My friends and family laugh at me during road trips. “There you go again,” they say, "always taking the scenic route.” Yes, it’s true. Throughout my life I’ve lived and worked for the experience, zigzagging my way through career steps in nine countries on four continents, serving as an Executive Vice President of a publicly held global firm, as head of Asia Pacific, and as head of Europe before starting my own consultancy a few years ago. The most common questions I get asked are, "What country do you like the most?” and “How do you deal with jet lag?” The first question is like asking me to choose between the colors of the rainbow. I have a few favorites, but it’s how the colors work together that creates the beauty. The second question has an easier answer: keep hydrated and sleep on the flight. Rarely am I asked what the real take-aways from my global career are. Here are a few of them.
I didn’t start out with the ambition to achieve what I have. Over time, with each new step, I slowly realized what I love to do, what I am good at, and what’s most important in my life. When looking in the rear-view mirror, I see that I got to where I am today by taking the scenic route and making course corrections along the way.
Early on, I learned, sometimes the hard way, to find my value proposition in every job. At 29, my first overseas posting, I relocated to Melbourne, Australia, to support the local team. The Los Angeles headquarters wanted to integrate the far-flung office into the global system and I was sent to Melbourne to accomplish this goal. I made every mistake in the book. After a month, the office head, his face burning, told me to either respect the local ways or ship out. He was right. I realized I still had one foot in headquarters. I needed to adjust and learn how best to support and add real value the local team.
A few years ago I asked an American working as an executive vice president for a global Korean company how he was able to adjust to his role: “For the first two weeks,” he said, “I just watched and listened. For me to understand the local ways, I needed to empty what is already in my head.” He was demonstrating humility in order to find his value proposition. Not surprisingly, he was a high performer. I’ve heard many successful expatriates and executives with a global career track express variations on this theme.
I also learned that executives aren’t meant to rocket to the top. Most, like me, zigzag a fair bit on their way up the ladder. This allows time to reflect on the quality of their trajectory, become more self-aware, and integrate the learnings of any hard lessons along the way. A senior executive who worked for Jack Welch once said to me that GE regretted moving their fast-track executives every two years. The practice encouraged action, but not necessarily deep learning.
In any great career there will be high-impact roles—hopefully lots of them—and other roles meant for reflection, learning, and growth. A career can become a colorful body of work; it doesn’t have to always look like a masterpiece.
My purpose didn’t just come to me. At my best, I was an innovator. I could see the big picture. My focus was on achieving results. Not a bad goal. But I wasn’t conscious of my purpose and knew that something was missing. I was not bringing my values to my leadership roles.
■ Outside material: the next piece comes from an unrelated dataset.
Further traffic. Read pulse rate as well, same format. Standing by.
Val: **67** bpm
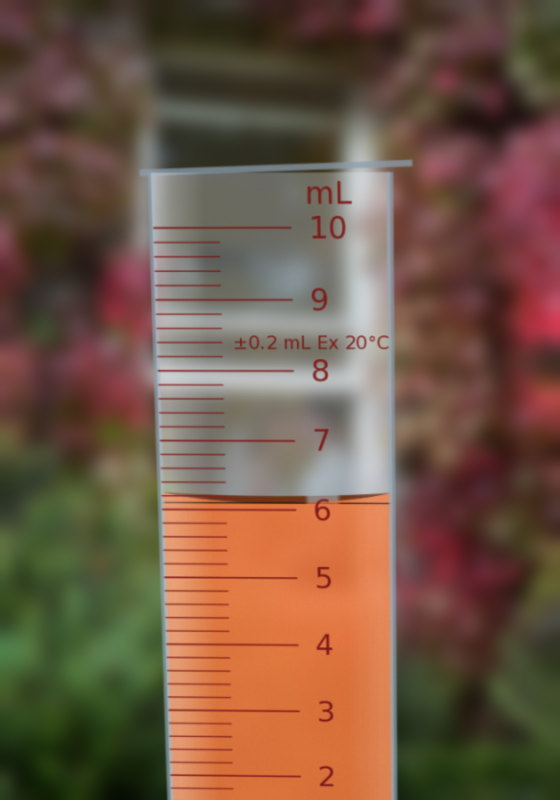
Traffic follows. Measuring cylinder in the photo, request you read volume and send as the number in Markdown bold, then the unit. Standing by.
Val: **6.1** mL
This became especially clear when I moved into a global position and learned that to succeed as a leader, I had to put my focus on the success of others. Through executive coaching, I began to reflect on my purpose and decided to hit the pause button, choosing to stop playing someone else’s game and transitioning into an entrepreneurial career that reflects my values to this day.
With these insights, I am hitting the road again and taking another scenic route with my firm. Today, CapitaPartners helps executives grow as effective global leaders. What I really do is to connect people to their passions, which drives bottom line performance and creates careers that matter.
All of us own our careers. We drive into the great landscape before us, take some scenic detours, add value wherever possible, and learn from the journey. In the process, I've learned to continually let go and leave something behind in order to expand and refine my purpose to create a brighter future.